MOTHER, MAY I?
Doctors discuss denying obese women fertility treatment
// Claire Temple

Imagine if women were forced to undergo a rigorous medical examination before they were permitted to get pregnant. The test would screen for health problems, hereditary disease, and mental and financial stability, in addition to core values. It's a scenario more likely found in dystiopian fiction than real life. However, a proposed ban on in-vitro fertilization (IVF) for obese women is arguably this hypothetical scenario in reality.

During a conference in Toronto last week, fertility doctors discussed whether to put in place a nation-wide ban on IVF for women who are considered obese. Obesity is clinically diagnosed when a person's body mass index (BMI), a measurement of weight relative to height, is greater than or equal to 30. Many doctors in the world already refuse to give IVF treatment to women who have a BMI of over 35, due to potential health risks and complications to the mother and the baby.

“We’ve had many angry patients say to us, ‘This is discriminatory,’ and I say, ‘Yes, it is.’ But I still won’t do it,” says Arthur Leader, co-founder of the Ottawa Fertility Centre, in an interview with the Globe and Mail. “A patient doesn’t have the right to make a choice that’s going to be harmful to them.”

And yet, the fertility treatment can be potentially harmful to anyone looking to have a baby, no matter how fit the woman might be. IVF gives a woman a 1 in 4 chance of having twins, compared to a 1 in 80 chance with natural conception. Multiple-baby pregnancies increase a woman's chance of having a miscarriage, as well as her chances of getting diabetes. Also, the fertility drugs used to stimulate egg production can have severe side effects such as insomnia, blurred vision, irritability, and weight gain. All these potential complications of IVF are increased if the patient is obese. Research shows that severely overweight women require higher doses of fertility drugs for ovulation, increasing the risk of side effects.

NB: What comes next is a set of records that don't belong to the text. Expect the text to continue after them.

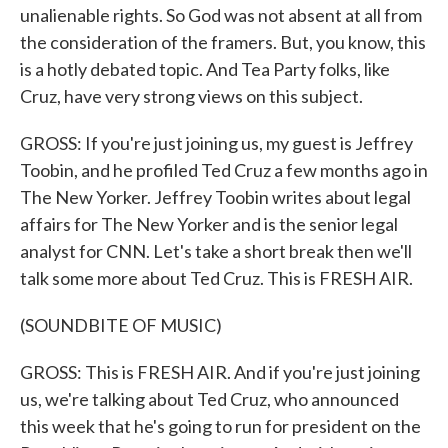
unalienable rights. So God was not absent at all from
the consideration of the framers. But, you know, this
is a hotly debated topic. And Tea Party folks, like
Cruz, have very strong views on this subject.
GROSS: If you're just joining us, my guest is Jeffrey
Toobin, and he profiled Ted Cruz a few months ago in
The New Yorker. Jeffrey Toobin writes about legal
affairs for The New Yorker and is the senior legal
analyst for CNN. Let's take a short break then we'll
talk some more about Ted Cruz. This is FRESH AIR.
(SOUNDBITE OF MUSIC)
GROSS: This is FRESH AIR. And if you're just joining
us, we're talking about Ted Cruz, who announced
this week that he's going to run for president on the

However, Anthony Cheung, a fertility expert at the University of British Columbia and Grace Fertility Centre, stands against the motion. At the meeting in Toronto, Cheung argued that studies also show IVF does not pose unacceptable risks for heavy women, and that BMI alone is not a good measure of obesity in the first place. Age, he said, is “by far the strongest indicator” of potential complications due to IVF. “We don’t say, ‘Oh sorry, you smoke, so we can’t treat you – it could result in pre-eclampsia, or small babies,’” said Cheung to the Globe and Mail. “It doesn’t mean we have this blanket policy where we say we can’t treat [smokers].” There are many factors that contribute to the success of IVF, so why is obesity the only one being targeted?

“If you are more than 100 pounds overweight, that issue must be addressed before you start a family,” says Beverly Hanck, executive director of the Infertility Awareness Association of Canada. “Get off ... 50 pounds or so and exercise, and then see where your fertility is at. A woman can lose 20 pounds and conceivably become pregnant … It could take a year, but it could result in getting pregnant naturally and save thousands of dollars.”

In some cases, losing weight is not possible, whether it be for physical or medical reasons. In these cases, a woman's chances of having a baby are incredibly small. Obesity in itself is already a barrier to conceiving naturally.

“It may be for some women that [not conceiving] is wise advice … but it’s ethically troubling,” said the University of Manitoba’s Arthur Schafer. “In our society, the decision to procreate is left to the individual – so why would it be appropriate for the doctors to usurp those rights for women who are obese?”

The decision could set a dangerous precedent. If the reproductive rights of obese women are taken away, what about other “imperfect” women? There are many genetic flaws that have a high risk of being passed down from mother to child, from grandmother to grandson: Asthma, Autism, ADD, ADHD, Alzheimer’s, Down’s Syndrome, colour blindness, Dwarfism, Treacher Collins Syndrome, and diabetes, just to name a few. All of these are undesirable, and yet are they so undesirable that it would be better if these people weren't born at all? Nobody is perfect; if we start putting restrictions on who can have babies, one must wonder where we will draw the line.